I wrote a history of the critique of technology as a response to Latour’s “Why Has Critique Run Out of Steam?” There have been few, if any, adequate responses to Latour’s ground-breaking essay. This is my second response to Latour and concurs to a degree with his thesis. My first response (“The New Critiquette“) was also a history but offered a defence of critique, or rather an analysis of the critique of critique.
This new response to Latour is the opposite of the first. I wanted to write something resourceful, something we didn’t already have. Now we have a working history of the critique of technology.
It’s big history in that it extends over an expansive historical scale (550 BCE-present) and geographic scope. I tried to be inclusive, attending to questions of gender for instance, but realize there are omissions. It’s a work in progress. I wrote nearly each paragraph as a mini-essay of sorts, meaning that it has it’s own integrity as a case study. Each of these mini-essays gives an empirical example; they demonstrate critique of criticism of media and technology at different times in different places.
The chapter sets up a series of theses, not the least of which is that the critique of media and technology has run out of steam.
If critique barely changes a thing, including youth consciousness, what is its utility? Most critiques of media and technology are instrumental by definition and intended to have an effect or make a difference. If it has been enough for criticism and critique to offer a counter to progress narratives, then how effective has this been? Has the critique of media and technology run out of steam, as Latour (2004) suggests? If out of energy drawn from the steam age, should critique be retrofit to run on light and signals? Meantime, the trend in vaping may conceivably pressurize critique enough to sputter into the future. Is the critique of media and technology over time sufficiently prejudicial or probative? Instrumental or terminal?
I had great fun writing this and have an idea of what to do next with it. It’s most immediate setting is as a chapter in Critique in Design and Technology Education, edited by P. John Williams and Kay Stables. Thank you to Kay and John, who invited me to write this.
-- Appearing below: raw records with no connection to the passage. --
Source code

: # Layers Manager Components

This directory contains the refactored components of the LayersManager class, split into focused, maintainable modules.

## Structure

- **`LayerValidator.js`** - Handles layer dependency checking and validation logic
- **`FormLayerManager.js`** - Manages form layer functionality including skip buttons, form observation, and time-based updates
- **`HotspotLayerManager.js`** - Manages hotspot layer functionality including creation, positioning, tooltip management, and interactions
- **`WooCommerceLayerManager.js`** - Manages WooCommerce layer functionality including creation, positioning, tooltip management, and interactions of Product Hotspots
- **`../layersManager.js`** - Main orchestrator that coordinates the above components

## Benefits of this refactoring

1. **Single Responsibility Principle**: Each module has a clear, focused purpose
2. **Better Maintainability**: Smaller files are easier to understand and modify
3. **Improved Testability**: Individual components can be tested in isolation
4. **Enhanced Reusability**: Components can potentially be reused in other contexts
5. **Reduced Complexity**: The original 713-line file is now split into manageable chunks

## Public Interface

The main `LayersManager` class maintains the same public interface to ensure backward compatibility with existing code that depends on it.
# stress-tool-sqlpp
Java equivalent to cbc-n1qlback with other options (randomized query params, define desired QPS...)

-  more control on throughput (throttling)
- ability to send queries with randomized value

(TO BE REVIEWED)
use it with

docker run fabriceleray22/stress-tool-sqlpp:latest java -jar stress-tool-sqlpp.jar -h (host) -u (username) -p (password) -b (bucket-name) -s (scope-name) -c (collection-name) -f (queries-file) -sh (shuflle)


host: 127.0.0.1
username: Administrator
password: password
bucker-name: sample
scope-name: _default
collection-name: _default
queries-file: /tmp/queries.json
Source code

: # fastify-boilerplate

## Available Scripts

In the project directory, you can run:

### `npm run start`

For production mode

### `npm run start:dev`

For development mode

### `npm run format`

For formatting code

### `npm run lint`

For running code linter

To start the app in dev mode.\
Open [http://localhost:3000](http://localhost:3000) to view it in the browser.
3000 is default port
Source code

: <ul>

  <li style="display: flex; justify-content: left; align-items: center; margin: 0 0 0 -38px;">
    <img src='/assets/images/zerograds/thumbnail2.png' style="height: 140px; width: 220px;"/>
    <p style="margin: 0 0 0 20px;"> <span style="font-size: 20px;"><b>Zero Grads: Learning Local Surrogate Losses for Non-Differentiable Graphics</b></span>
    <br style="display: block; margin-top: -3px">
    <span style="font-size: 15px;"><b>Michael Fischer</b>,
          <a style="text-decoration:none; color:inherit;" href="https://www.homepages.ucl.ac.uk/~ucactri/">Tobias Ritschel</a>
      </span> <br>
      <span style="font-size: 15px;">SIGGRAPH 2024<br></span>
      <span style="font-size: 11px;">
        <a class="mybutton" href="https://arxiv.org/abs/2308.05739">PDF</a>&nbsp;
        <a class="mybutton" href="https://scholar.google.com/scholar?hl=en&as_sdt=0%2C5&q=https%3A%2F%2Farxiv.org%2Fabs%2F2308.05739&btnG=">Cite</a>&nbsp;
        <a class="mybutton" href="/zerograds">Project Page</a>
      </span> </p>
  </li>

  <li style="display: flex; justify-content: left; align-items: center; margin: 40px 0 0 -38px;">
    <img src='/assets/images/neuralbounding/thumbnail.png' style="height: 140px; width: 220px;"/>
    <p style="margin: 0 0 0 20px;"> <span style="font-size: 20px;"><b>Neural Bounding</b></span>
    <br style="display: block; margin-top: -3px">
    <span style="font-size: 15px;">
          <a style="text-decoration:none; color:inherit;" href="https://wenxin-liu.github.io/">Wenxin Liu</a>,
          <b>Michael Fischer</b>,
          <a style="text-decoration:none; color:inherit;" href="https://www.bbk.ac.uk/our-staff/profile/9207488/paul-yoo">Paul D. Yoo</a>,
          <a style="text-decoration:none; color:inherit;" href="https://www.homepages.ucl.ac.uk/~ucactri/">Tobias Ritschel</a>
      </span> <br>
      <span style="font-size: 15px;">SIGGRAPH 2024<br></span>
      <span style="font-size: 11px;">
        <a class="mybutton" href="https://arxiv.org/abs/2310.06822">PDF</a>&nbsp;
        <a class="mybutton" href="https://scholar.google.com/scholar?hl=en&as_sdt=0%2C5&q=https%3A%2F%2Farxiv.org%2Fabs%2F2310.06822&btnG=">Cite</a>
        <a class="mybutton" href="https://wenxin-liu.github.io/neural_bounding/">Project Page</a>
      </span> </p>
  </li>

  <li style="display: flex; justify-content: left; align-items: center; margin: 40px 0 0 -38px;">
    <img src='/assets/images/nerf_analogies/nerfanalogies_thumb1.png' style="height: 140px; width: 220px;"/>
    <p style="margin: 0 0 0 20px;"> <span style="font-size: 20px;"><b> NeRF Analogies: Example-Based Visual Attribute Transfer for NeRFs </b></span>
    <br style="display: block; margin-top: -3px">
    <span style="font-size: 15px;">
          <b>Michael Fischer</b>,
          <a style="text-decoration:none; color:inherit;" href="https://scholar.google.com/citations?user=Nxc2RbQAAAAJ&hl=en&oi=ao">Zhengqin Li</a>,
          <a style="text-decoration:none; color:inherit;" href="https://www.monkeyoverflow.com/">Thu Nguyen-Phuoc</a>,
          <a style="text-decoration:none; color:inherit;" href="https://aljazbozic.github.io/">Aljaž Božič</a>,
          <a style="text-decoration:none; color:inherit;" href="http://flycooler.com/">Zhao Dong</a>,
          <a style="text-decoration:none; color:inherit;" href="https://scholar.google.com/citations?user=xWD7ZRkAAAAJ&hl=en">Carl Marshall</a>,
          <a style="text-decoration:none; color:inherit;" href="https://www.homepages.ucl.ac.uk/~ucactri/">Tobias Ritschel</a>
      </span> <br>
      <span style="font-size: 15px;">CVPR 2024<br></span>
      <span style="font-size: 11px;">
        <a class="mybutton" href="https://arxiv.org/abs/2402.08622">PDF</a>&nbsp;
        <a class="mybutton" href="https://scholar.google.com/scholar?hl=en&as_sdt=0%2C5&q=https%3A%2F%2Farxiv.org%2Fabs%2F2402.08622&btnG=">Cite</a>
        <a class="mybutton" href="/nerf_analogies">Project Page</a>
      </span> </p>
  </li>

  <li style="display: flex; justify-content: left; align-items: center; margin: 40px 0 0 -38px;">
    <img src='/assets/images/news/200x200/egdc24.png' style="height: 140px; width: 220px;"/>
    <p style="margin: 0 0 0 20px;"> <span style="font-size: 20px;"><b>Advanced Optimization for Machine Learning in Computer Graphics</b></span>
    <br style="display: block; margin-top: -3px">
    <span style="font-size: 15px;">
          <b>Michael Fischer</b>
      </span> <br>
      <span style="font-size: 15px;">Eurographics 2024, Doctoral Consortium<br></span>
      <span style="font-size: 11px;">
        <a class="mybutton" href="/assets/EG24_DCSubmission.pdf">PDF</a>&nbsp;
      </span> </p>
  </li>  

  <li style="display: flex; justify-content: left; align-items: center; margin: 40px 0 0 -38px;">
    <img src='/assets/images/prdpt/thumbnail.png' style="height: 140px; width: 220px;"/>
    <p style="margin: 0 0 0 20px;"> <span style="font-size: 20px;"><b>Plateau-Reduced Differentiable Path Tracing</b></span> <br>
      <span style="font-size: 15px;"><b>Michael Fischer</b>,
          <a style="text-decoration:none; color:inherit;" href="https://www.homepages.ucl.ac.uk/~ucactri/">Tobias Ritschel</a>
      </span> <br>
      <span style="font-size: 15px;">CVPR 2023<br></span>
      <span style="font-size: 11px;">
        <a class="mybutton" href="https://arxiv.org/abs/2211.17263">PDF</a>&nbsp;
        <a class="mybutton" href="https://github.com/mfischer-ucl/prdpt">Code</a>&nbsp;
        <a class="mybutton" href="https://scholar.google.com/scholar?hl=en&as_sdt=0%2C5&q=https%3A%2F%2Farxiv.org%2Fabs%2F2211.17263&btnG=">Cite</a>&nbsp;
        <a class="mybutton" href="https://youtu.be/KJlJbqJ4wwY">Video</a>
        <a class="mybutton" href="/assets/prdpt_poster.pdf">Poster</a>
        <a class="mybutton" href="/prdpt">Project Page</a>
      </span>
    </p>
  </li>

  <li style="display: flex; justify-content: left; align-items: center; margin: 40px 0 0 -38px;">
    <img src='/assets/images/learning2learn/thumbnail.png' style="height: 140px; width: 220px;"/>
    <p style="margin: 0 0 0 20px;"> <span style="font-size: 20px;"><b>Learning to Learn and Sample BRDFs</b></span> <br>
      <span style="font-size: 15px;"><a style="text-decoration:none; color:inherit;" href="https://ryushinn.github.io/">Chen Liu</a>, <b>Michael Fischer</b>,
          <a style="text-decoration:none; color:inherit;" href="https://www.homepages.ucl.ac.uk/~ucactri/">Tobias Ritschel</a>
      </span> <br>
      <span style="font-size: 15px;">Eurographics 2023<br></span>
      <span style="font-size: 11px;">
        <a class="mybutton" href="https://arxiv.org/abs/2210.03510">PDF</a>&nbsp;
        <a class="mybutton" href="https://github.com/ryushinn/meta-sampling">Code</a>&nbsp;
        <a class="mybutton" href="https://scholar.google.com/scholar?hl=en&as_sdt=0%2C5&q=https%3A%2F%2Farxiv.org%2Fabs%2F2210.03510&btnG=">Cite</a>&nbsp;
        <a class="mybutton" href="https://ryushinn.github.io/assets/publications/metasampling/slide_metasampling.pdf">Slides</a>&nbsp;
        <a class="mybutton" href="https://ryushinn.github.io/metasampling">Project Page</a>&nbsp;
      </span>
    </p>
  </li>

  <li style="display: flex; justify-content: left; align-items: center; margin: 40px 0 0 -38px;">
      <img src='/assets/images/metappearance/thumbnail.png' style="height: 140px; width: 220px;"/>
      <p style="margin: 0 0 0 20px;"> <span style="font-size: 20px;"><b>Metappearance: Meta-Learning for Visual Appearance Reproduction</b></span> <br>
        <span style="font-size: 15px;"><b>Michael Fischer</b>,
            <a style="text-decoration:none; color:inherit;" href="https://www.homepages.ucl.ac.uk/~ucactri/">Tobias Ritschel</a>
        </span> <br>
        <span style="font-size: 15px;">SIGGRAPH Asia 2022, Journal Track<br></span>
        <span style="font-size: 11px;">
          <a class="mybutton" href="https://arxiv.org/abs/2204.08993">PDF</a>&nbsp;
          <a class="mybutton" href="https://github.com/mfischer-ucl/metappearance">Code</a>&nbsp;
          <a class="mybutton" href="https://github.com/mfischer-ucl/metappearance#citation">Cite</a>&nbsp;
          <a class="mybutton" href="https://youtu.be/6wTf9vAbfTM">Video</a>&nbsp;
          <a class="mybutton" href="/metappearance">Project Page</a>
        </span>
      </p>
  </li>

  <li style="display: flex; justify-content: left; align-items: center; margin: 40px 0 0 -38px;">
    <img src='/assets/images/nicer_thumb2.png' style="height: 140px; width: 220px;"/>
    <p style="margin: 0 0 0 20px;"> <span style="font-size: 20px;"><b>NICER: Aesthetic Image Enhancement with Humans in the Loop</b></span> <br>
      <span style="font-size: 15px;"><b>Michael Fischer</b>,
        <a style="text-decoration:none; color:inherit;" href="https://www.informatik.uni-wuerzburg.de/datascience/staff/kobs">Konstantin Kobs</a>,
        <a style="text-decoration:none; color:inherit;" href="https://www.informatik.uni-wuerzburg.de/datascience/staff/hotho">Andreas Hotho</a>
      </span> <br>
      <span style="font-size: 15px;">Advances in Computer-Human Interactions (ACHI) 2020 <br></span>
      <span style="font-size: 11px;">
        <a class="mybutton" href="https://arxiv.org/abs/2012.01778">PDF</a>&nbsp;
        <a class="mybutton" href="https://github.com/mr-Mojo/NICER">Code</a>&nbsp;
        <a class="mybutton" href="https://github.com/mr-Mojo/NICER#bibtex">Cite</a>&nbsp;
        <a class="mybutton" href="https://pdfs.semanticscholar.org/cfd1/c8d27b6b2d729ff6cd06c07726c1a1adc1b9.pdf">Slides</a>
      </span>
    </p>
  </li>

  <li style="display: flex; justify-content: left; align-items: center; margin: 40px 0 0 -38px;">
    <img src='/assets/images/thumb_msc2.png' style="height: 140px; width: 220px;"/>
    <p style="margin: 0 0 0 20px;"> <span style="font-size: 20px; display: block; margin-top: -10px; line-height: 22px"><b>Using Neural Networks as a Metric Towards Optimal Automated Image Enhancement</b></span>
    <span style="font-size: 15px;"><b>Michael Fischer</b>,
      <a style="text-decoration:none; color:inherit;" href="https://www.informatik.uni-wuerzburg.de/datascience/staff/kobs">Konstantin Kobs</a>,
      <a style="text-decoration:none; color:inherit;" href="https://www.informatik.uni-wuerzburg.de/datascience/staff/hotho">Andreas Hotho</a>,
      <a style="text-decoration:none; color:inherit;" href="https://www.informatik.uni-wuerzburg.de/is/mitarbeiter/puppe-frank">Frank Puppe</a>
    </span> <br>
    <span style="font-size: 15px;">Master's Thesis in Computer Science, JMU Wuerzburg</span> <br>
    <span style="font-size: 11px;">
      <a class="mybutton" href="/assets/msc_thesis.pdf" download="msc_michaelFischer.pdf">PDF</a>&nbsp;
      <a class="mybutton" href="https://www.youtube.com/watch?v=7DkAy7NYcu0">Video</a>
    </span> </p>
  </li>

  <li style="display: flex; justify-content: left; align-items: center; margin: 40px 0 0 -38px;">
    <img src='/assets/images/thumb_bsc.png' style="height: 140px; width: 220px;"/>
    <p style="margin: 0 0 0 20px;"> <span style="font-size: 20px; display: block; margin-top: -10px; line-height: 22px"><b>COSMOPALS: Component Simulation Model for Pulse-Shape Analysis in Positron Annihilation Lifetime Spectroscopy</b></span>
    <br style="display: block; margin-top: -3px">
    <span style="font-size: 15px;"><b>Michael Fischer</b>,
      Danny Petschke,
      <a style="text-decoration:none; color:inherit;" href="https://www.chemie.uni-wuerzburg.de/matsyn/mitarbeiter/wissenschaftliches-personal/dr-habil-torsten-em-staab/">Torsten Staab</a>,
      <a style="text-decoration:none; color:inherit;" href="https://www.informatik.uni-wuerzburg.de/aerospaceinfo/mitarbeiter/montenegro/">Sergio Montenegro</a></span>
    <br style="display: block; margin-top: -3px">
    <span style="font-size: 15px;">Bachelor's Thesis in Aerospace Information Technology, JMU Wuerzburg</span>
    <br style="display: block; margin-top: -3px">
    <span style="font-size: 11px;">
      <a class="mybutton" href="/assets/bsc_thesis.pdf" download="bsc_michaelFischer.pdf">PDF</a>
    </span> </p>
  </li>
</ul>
I also thank Belinda von Mergenson, David Barlex and Marc de Vries, who gave superb feedback along with other colleagues at a conference in Marseille and workshop in Sausset les Pin. The conference and workshop were hosted by Jacques Ginestiè, his wife Marjolaine, and team from Marseille University.
That was tremendous fun as well. And yes, despite the beauty of the tranquil setting on the coast, we did work! Merci.